• _Textauszug_:
============

Hayek, wie auch viele andere Ökonomen der „Wiener Schule“ beziehen sich in ihrer Arbeit auf historische Perioden, in denen in diversen Ausformungen eine Art des „Free Bankings“ existierten. Kritik gegenüber diesem Ansatz ist dagegen in allen Lagern zu finde. Den Rückweg von einem Aufbruch der monopolen Zentralbank bis zur Etablierung konkurrierender Währungsbanken hat es in der Realität noch nie gegeben. Dies ist daher also unbekanntes Terrain. Auch muß man sich verdeutlichen, was der Hauptwunsch der „Free Banker“ ist: Eine Abhilfe der künstlichen Ausweitung der Gesamtgeldmenge, die zu Inflation, Wertverlust und Krisen führt und eine Wahlfreiheit der Kunden, die den Währungswettbewerb belebt.
Darüber, daß eine starke Inflation für die Wirtschaft schädlich ist, sind sich alle Ökonomen einig. Ob allerdings eine Ausweitung der Geldmenge um wenige Prozent nicht stabilisierend oder sogar förderlich ist, bleibt tendenziell umstritten. Durch eine niedrige Inflationsrate beherrscht man die Gefahr einer Deflation, die, so die Meinung vieler Experten, deutlich gefährlicher als eine Inflation sei.
Aber auch abseits des ökonomischen Mainstreams sind libertäre Denker und Verfechter des Free Bankings nicht immer einer Meinung. Milton Friedman richtete sich gegen die Theorie Hayeks. Allein die Implementierung verschiedener Banken und das Aufbrechen der Zentralbank erfordern bereits einen Eingriff, der auf menschlichen Überlegungen beruht. Ein solches Vorgehen habe nichts mit der „unsichtbaren Hand“ der Marktmacht zu tun. Theoretisch hätten also, sei Hayeks Konzept tragfähig, bereits alternative Kleinwährungen entstehen müssen.
Im historischen Falle Schottlands zwischen 1716 und 1845 existierte ein „Free Banking System“ aus drei großen Banken und diversen Kleinbanken. Von den meisten Vertretern des „Free Banking“ wird diese Epoche als historisches Musterbeispiel von freier und unabhängiger Geschäftsbankenkonkurrenz gesehen. In einem seiner Aufsätze, The Myth of Free Banking in Scotland, kritisierte Murray Rothbard jedoch diese Überlegungen. Im Falle Schottlands soll es sich um eine nachträglich Romantisierung der freien Währungsemission gehandelt haben. Rothbard betont, daß 1797 die schottischen Banken, wie auch die englische Zentralbank, zeitgleich die gedeckte Währungsausgabe beendeten.
Sydney Checkland, britischer Wirtschaftshistoriker, verwies auf den Einschlag der Bankenkrise am Vorabend des Anglo-Französischen Krieges im Jahr 1793. Durch eine Anlegerpanik und einen „Bank Run“ befürchteten die größten schottischen Banken einen Totalzusammenbruch und baten die Bank of England um Goldreserven, da sie mehr Zertifikate ausgegeben hatten, als in den Tresoren lagerte. Das angedachte Konkurrenzsystem zwischen mehreren „Währungsbanken“ funktionierte nicht ansatzweise. Zusätzlich gab man sich in die Abhängigkeit der dominanten Bank of England und weigerte sich, den Sparern ihr Gold auszuhändigen. Selbst in der Zeit, in der Banken die meiste Freiheit genossen, war die Wirklichkeit folglich alles andere als rosig.

============

• _Ziel der Aufgabe_:
Beantworte die folgenden Fragen mithilfe des Textauszugs über das Free Banking.
1. Was halten viele Experten laut dem Textauszug für deutlich gefährlicher als eine Inflation?
2. Welcher Ökonom richtete sich gegen die Theorie Hayeks?
3. Wie lautet der Titel des Aufsatzes, in dem Murray Rothbard das schottische Beispiel kritisierte?

Gespeicherte Einträge:
============

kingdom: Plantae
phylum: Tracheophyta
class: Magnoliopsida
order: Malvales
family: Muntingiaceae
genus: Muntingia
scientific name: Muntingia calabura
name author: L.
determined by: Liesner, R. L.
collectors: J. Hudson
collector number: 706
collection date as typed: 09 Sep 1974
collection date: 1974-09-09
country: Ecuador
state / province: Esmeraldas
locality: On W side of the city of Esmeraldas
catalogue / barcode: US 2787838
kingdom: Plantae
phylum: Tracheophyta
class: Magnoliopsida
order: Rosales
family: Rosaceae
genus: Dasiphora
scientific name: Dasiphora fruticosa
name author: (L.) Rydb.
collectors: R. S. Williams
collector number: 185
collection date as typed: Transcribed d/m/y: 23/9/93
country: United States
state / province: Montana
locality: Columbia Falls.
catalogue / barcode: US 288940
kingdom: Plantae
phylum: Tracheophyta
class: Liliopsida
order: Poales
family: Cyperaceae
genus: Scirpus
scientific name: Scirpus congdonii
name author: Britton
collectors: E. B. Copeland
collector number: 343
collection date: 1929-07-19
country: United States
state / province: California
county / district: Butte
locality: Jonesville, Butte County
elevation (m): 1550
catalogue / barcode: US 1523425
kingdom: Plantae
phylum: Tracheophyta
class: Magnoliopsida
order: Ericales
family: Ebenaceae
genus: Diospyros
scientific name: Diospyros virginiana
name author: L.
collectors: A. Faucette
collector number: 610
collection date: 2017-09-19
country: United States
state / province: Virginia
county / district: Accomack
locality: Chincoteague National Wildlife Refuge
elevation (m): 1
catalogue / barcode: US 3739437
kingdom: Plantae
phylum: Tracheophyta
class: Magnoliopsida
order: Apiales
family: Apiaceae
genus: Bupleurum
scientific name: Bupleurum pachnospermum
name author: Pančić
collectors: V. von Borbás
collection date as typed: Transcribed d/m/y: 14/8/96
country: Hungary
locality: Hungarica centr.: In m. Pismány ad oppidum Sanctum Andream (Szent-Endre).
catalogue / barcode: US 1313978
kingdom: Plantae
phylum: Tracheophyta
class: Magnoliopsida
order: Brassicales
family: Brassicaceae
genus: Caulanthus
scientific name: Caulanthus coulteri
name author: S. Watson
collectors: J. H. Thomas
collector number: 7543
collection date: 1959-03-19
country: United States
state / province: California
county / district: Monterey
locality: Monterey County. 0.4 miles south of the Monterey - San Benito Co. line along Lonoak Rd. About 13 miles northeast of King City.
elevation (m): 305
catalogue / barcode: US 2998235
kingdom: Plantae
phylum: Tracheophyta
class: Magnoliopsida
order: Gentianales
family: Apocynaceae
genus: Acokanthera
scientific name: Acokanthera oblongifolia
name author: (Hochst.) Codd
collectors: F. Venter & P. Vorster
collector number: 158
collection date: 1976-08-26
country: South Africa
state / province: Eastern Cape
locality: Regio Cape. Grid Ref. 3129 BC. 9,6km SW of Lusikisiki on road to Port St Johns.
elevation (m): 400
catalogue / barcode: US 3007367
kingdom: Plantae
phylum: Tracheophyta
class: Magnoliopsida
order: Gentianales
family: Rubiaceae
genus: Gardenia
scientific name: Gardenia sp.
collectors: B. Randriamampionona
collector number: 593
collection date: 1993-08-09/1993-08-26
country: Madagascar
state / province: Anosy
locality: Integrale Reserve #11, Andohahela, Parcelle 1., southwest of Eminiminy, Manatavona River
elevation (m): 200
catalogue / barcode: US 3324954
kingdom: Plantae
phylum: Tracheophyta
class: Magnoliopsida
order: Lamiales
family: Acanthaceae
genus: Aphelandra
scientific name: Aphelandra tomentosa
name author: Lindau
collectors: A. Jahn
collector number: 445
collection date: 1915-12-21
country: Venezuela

============

• _Vollständige Antwort_:
1. Eine Deflation.
2. Milton Friedman.
3. The Myth of Free Banking in Scotland.